Records shown below:

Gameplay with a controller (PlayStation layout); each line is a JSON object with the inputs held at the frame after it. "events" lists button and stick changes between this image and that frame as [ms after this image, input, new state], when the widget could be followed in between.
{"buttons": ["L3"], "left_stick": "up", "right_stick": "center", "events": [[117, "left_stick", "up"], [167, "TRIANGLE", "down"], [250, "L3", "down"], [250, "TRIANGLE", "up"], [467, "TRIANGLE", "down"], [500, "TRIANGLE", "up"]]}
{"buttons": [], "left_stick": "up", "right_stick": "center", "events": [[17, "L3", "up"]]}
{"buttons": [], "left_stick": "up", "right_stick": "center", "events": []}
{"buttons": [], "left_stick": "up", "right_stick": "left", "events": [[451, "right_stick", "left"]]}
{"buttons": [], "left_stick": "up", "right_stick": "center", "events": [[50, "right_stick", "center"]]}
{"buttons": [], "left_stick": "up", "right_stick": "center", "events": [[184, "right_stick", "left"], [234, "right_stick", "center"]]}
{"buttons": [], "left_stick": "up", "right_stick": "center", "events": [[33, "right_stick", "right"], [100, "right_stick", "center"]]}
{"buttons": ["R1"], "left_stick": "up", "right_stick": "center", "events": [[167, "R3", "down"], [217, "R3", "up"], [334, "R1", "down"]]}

End of Records shown.

#### Exercise:
The expected answer is a copy of every line in the entries that holds the word "down".

#### Response to this exercise:
{"buttons": ["L3"], "left_stick": "up", "right_stick": "center", "events": [[117, "left_stick", "up"], [167, "TRIANGLE", "down"], [250, "L3", "down"], [250, "TRIANGLE", "up"], [467, "TRIANGLE", "down"], [500, "TRIANGLE", "up"]]}
{"buttons": ["R1"], "left_stick": "up", "right_stick": "center", "events": [[167, "R3", "down"], [217, "R3", "up"], [334, "R1", "down"]]}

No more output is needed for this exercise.